Depuis l’annonce par le gouverneur de la Banque du Liban du passage de la parité de la plateforme électronique Sayrafa à une 90 000 LL/USD après un plus bas historique de 143 000 LL/USD, il y a à peine quelques semaines, puis à 88 000 LL/USD tout juste hier, la parité de la livre libanaise au marché noir est repassée sous le seuil symbolique des 100 000 LL/USD amenant à de nombreuses interrogations.

Cette tendance baissière du dollar face à la livre libanaise pourrait effectivement s’expliquer par l’injection quotidienne de 80 millions de dollars en moyenne ces derniers jours contre 20 millions précédemment. La BdL mobilise massivement ses réserves monétaires, des réserves pourtant bien entamées et qui sont aujourd’hui constituées des droits de tirage spéciaux du FMI mais surtout des réserves obligatoires, derniers dépôts encore disponibles des déposants libanais, les passifs des banques privées dépassant les actifs, comme le soulignait le dernier rapport de mission du Fonds Monétaire International au risque d’entrainer le Liban dans une crise sans fin.

Au rythme actuel des dépenses de la BdL, de nombreuses interrogations sont légitimes, notamment sur la durée de cette intervention mais aussi de son coût. Il est fort à parier que le gouverneur de la BdL, Riad Salamé, qui avait fait cette annonce portant sur le relèvement de Sayrafa la semaine même de son interrogatoire par des enquêteurs européens dans le cadre d’accusations de détournements de fonds, tente ainsi, après plusieurs années de crises multiples mais surtout d’une crise financière ayant mené à l’annihilation de la classe moyenne, avec 90% de la population vivant désormais sous le seuil de pauvreté et une livre libanaise qui a perdu 98% de sa valeur, tente ainsi, après 30 ans de règnes de redonner un blason bien terni.

Après Riad Salamé, le déluge

La fin de son mandat approche. Celui-ci devrait ainsi s’achever le 1er août prochain, sans qu’aucun successeur n’ait été nommé. Il est fort à parier que personne ne prendra le risque de vouloir nettoyer les écuries d’augeas qu’est devenue la banque centrale libanaise. Si cette politique monétaire se poursuit durant les 4 mois qui lui reste, elle pourrait couter à la BdL 9 milliards de dollars, alors que ses réserves monétaires seraient de 10 195 millions de dollars selon les chiffres publiés en janvier dernier.

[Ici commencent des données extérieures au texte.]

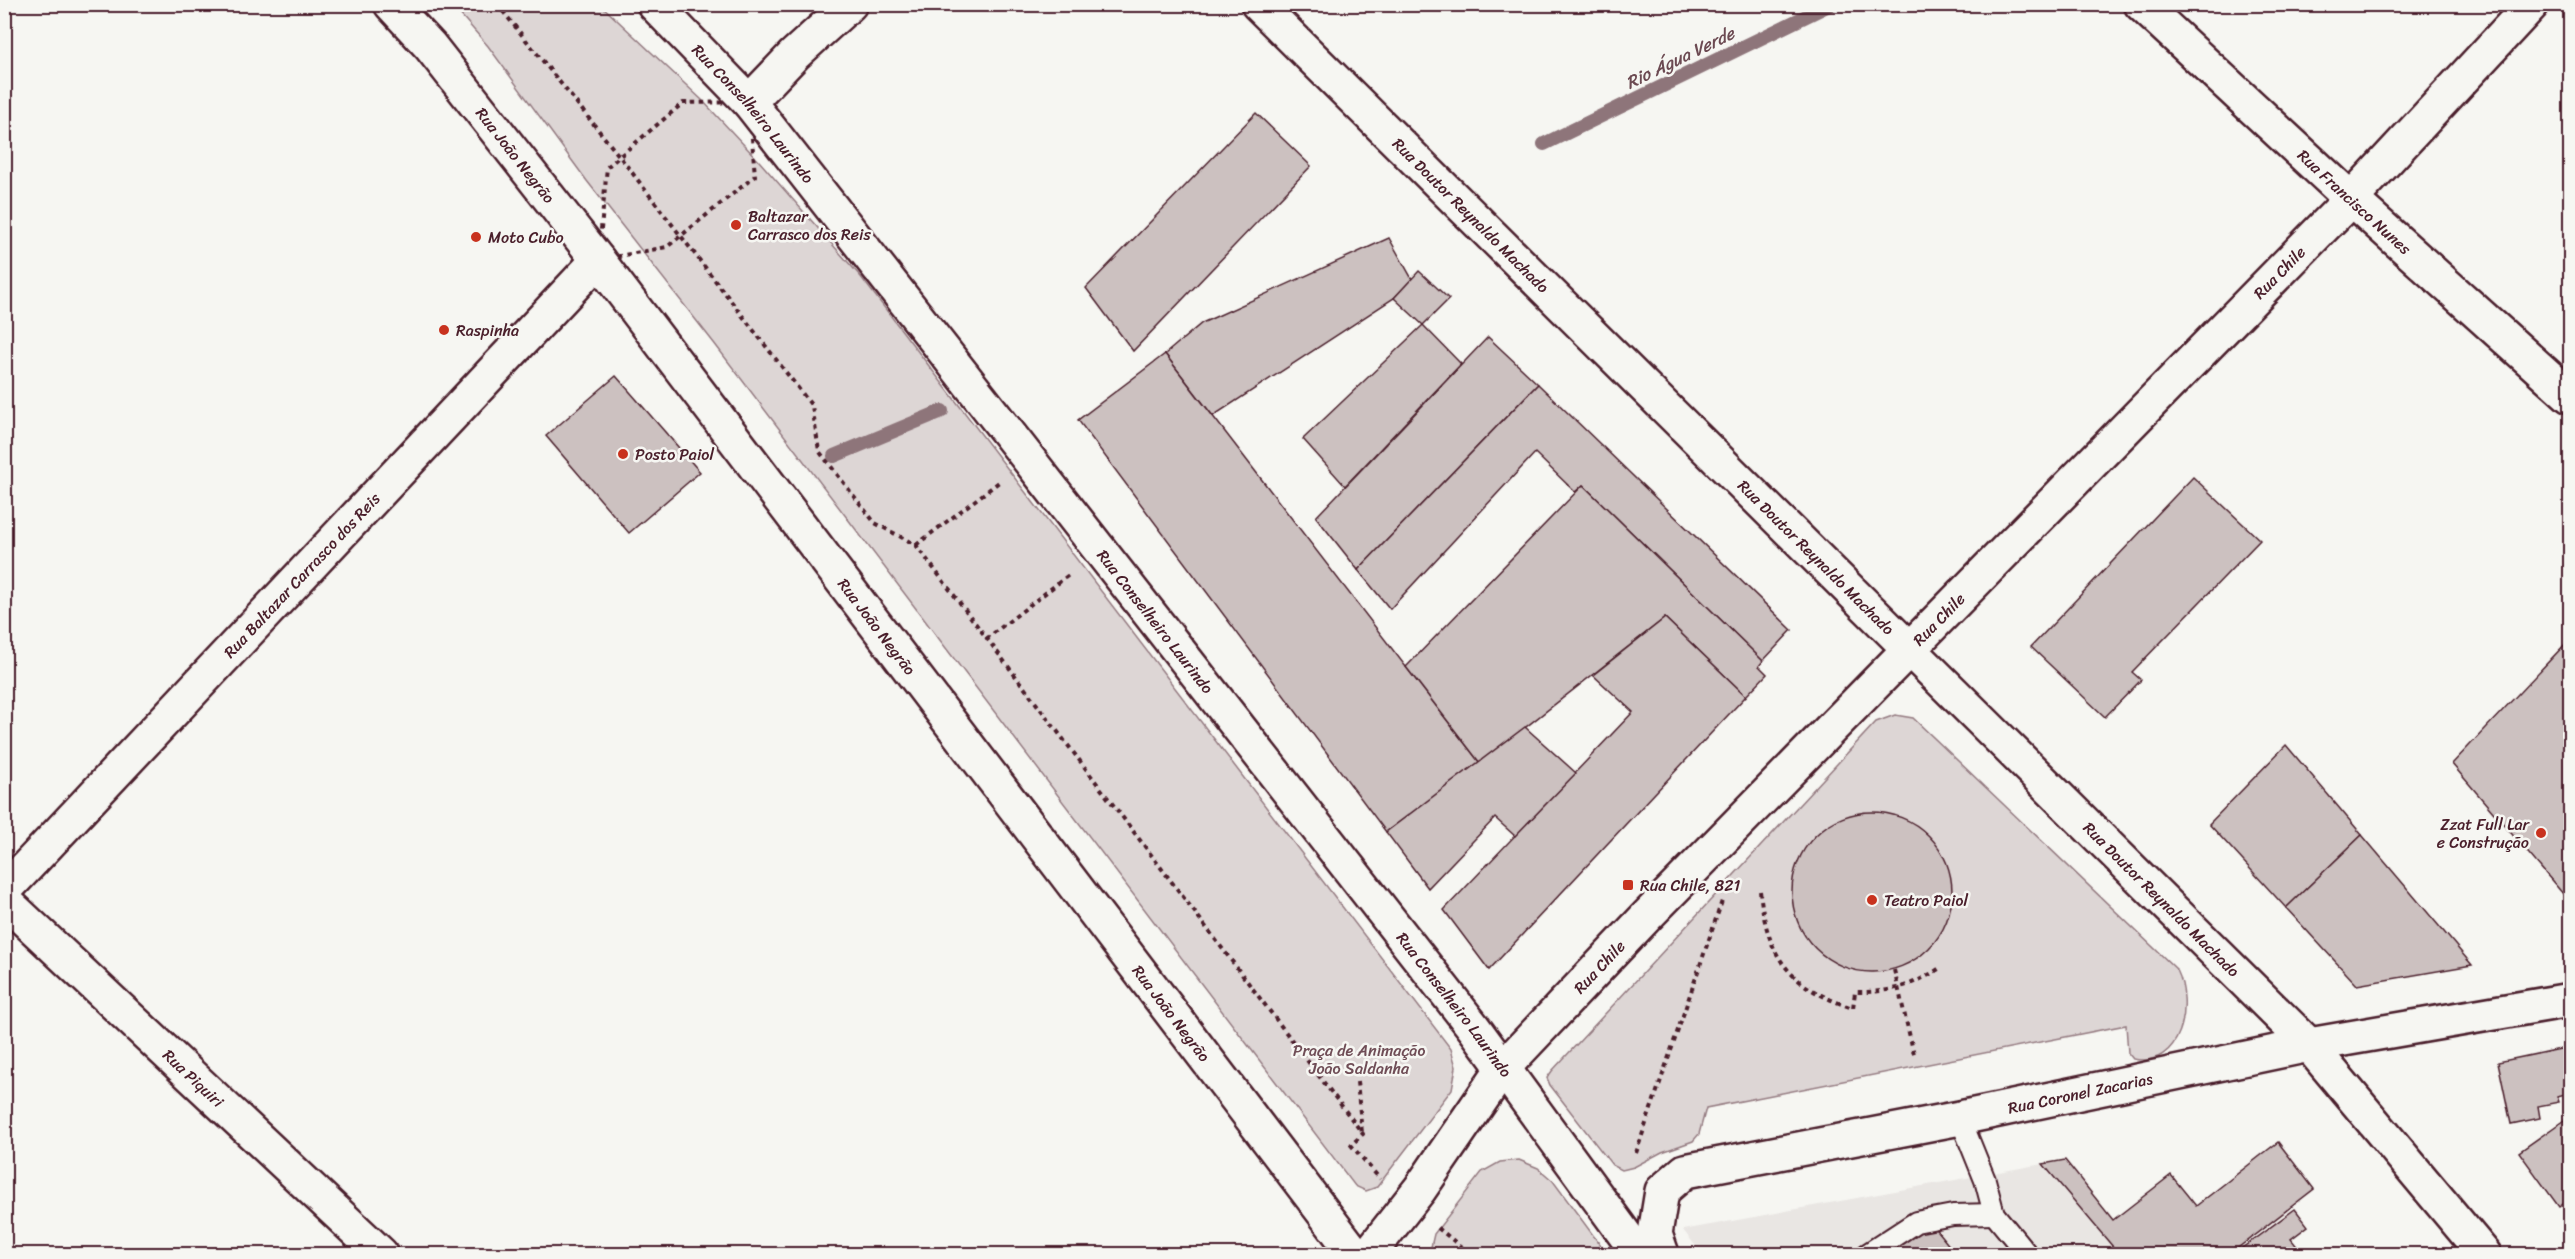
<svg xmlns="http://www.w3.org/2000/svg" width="2575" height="1259" viewBox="0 0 2575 1259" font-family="Sriracha,sans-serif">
  <rect width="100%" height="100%" fill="#f6f6f2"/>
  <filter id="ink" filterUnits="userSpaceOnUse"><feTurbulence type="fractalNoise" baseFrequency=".0167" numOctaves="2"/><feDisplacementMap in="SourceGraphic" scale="12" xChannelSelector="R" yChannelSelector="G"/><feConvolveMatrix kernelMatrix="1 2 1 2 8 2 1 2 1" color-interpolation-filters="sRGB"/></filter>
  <g filter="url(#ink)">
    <polygon fill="#e9e6e3" points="2043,1164 2119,1254 1702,1254 1683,1230"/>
    <g fill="#ddd6d5" stroke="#947a80" stroke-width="1.5">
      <polygon points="452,5 601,5 702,100 759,161 861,277 1451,1049 1456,1067 1452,1089 1377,1187 1366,1191 1355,1186 714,343 587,181 488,46"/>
      <path d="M1895,715L1913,718L2177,970C2194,1004 2182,1069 2133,1059L2128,1053L2126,1025L1706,1108L1699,1134L1693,1141L1662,1152L1634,1167L1622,1170L1612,1165L1550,1085L1547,1078L1552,1071L1876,722Z"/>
      <polygon points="1519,1160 1538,1168 1553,1181 1607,1254 1436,1254 1431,1247 1434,1234 1482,1172 1500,1162"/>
    </g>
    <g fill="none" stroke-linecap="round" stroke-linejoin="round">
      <g stroke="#8e747a" stroke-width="14">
        <polyline points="1544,144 1831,4"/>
        <polyline points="834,456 942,411"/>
      </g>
    </g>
    <g fill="#ccc1c0" stroke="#4a1f2b" stroke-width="1.5">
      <polygon points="1256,113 1311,166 1133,351 1086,288"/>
      <polygon points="1389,238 1412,279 1394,298 1213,416 1165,354 1202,323"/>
      <polygon points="1419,271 1449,299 1423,325 1394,298"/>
      <polygon points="1423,325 1461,364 1345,486 1303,439"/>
      <polygon points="1488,337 1538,384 1358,570 1316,517"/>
      <polygon points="1165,354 1480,763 1386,832 1078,420"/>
      <polygon points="616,376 700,472 629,533 546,436"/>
      <polygon points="1538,384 1792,630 1763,661 1583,485 1575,492 1535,453 1390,609 1358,570"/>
      <polygon points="2193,477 2260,540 2132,672 2141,680 2105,717 2031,647"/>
      <polygon points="1583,485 1763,661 1759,666 1767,674 1746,696 1665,618 1480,763 1406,667"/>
      <polygon points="1665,618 1746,696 1489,970 1444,910 1633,712 1593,675"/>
      <polygon points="2570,639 2570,902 2452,764"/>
      <polygon points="1525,727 1576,773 1515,836 1495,818 1428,888 1386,832"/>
      <polygon points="2286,745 2362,835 2286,908 2209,824"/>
      <circle cx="1872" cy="892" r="80"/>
      <polygon points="2362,835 2472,965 2357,985 2286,908"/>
      <polygon points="2570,1047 2570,1093 2557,1096 2559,1102 2538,1106 2540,1118 2511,1124 2498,1062"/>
      <polygon points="2567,1118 2570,1123 2570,1199 2559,1207 2519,1152"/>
      <polygon points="2278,1142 2314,1189 2230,1254 2119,1254 2043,1164 2065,1160 2113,1220 2171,1175 2196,1206"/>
      <polygon points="2295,1209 2308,1226 2291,1239 2303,1254 2234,1254"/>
      <polygon points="1928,1220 1956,1254 1883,1254"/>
    </g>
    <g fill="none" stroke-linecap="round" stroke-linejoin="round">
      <g stroke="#4a1f2b" stroke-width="24">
        <g id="service">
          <polyline points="1960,1118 1985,1180 1994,1214 2027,1254"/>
          <polyline points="1867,1254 1916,1222 1953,1215 1994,1214"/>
        </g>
      </g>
      <g stroke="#4a1f2b" stroke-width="38">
        <g id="minor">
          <path id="s1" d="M1258,4L2309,1045L2484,1254"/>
          <polyline points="749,102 794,55 850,4"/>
          <path id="s2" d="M4,891L598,260"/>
          <path id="s3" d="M4,900L381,1254"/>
          <path id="s4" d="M1662,1254L1655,1234L1662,1191L1685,1171L1960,1118L2309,1045L2570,1000"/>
        </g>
      </g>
      <g stroke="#4a1f2b" stroke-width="38">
        <g id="secondary">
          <path id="s5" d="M391,4L430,46L598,260L1355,1254"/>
          <path id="s6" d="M654,4L749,102L1474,1028L1639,1254"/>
          <path id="s7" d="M1369,1254L1420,1189L1503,1068L1647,916L2351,199L2532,4"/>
        </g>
      </g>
      <g stroke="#4a1f2b" stroke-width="38">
        <g id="primary">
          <path id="s8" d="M2141,4L2351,199L2570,396"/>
        </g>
      </g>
      <g stroke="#4a1f2b" stroke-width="4" stroke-dasharray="4.5 4.5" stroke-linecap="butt">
        <polyline points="497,4 620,157 812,406 819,451 875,523 916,545 1363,1134 1351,1145 1380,1179"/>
        <polygon points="749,102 755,176 667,247 598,260 607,167 683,103"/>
        <polyline points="916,545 999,482"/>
        <polyline points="986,639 1070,574"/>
        <path d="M1760,891C1767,957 1789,987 1853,1008L1855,992C1888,993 1913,986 1940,968"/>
        <polyline points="1894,970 1914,1054"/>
        <polyline points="1357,1082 1362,1133"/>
        <polyline points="1636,1153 1722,901"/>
        <polyline points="1438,1228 1470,1254"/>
      </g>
      <use href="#service" stroke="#f6f6f2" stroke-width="20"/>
      <use href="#minor" stroke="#f6f6f2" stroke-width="33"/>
      <use href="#secondary" stroke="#f6f6f2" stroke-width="33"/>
      <use href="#primary" stroke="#f6f6f2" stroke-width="33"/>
    </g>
  </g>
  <g fill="#c8321e" stroke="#f6f6f2" stroke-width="2">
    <circle cx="736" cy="225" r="6"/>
    <circle cx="476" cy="237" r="6"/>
    <circle cx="444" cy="330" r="6"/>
    <circle cx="623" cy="454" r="6"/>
    <circle cx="2541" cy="833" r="6"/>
    <rect x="1622" y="879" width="12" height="12" rx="3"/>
    <circle cx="1872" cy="900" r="6"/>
  </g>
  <g text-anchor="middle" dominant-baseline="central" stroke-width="5" stroke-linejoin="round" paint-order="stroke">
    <g font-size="16" fill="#4a1f2b" stroke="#f6f6f2">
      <text stroke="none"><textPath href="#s6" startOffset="148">Rua Conselheiro Laurindo</textPath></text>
      <text stroke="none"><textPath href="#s5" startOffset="196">Rua João Negrão</textPath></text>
      <text stroke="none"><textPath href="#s8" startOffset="291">Rua Francisco Nunes</textPath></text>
      <text stroke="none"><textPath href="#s1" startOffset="300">Rua Doutor Reynaldo Machado</textPath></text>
      <text stroke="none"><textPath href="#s7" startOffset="1341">Rua Chile</textPath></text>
      <text stroke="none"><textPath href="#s1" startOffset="786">Rua Doutor Reynaldo Machado</textPath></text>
      <text stroke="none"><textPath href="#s2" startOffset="434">Rua Baltazar Carrasco dos Reis</textPath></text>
      <text stroke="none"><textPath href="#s7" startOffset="855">Rua Chile</textPath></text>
      <text stroke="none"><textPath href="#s6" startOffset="796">Rua Conselheiro Laurindo</textPath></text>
      <text stroke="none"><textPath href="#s5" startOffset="790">Rua João Negrão</textPath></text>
      <text stroke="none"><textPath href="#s1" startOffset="1272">Rua Doutor Reynaldo Machado</textPath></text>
      <text stroke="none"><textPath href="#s7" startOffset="369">Rua Chile</textPath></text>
      <text stroke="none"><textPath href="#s6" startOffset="1282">Rua Conselheiro Laurindo</textPath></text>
      <text stroke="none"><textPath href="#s5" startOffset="1276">Rua João Negrão</textPath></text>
      <text stroke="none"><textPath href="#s3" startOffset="260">Rua Piquiri</textPath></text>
      <text stroke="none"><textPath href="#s4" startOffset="498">Rua Coronel Zacarias</textPath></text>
    </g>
    <g font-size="16" fill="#4a1f2b" stroke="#f6f6f2" text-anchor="start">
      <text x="748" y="216">Baltazar<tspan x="748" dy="18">Carrasco dos Reis</tspan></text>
      <text x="488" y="237">Moto Cubo</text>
      <text x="456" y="330">Raspinha</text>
      <text x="635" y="454">Posto Paiol</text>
      <text x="2529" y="824" text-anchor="end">Zzat Full Lar<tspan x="2529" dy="18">e Construção</tspan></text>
      <text x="1640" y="885">Rua Chile, 821</text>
      <text x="1884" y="900">Teatro Paiol</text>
    </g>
    <g font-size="16" fill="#6f4d56" stroke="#f6f6f2">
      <text x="1359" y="1050">Praça de Animação<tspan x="1359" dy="18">João Saldanha</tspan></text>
    </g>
    <g font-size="18" font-style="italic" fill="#6c4a52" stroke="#f6f6f2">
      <text transform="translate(1680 58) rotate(-26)">Rio Água Verde</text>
    </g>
  </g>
  <rect width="2575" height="1259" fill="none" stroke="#f6f6f2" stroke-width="24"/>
  <rect x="12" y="12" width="2551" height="1235" fill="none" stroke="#4a1f2b" stroke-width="2" filter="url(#ink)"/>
</svg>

Pourtant, de nombreux responsables comme le vice-premier ministre Saadeh al Chami dans une tribune libre publiée par le quotidien Nidaa al Watan ou des observateurs économiques notent les risques d’hyper-inflation qui pourraient alors se produire, jusqu’à comparer la situation actuelle du Liban à celle de la république de Weimar après la 1ère guerre mondiale. Faute de réserves monétaires suffisantes, faute de l’application du plan du FMI, nécessaire au déblocage de l’aide internationale même en cas d’élection présidentielle comme le souligne la communauté internationale à juste titre, fatiguée par les promesses vaines déjà formulées lors des conférences Paris II et III, l’économie libanaise ne pourra être réactivée sans flux massif de devises étrangères.

Une condition qui est bien loin d’être remplie aujourd’hui… en raison de la résistance du deepstate à toute réforme financière comme la restructuration du système bancaire, économique comme la mise en place d’une économie non rentière basée sur des industries locales et non des agences exclusives, fiscales notamment en faveur des personnes vulnérables qui souffrent de la crise économiques et en raison de la résistance de ceux qui bénéficient jusqu’à aujourd’hui des multiples taux de change et enfin politiques, avec le règlement de la question de gérance publique pour un état de droit et non un état où le droit ne peut s’appliquer comme le démontre aujourd’hui la résistance d’intérêts face à l’accumulation pourtant de preuves quasi-irréfutable d’enrichissement personnel.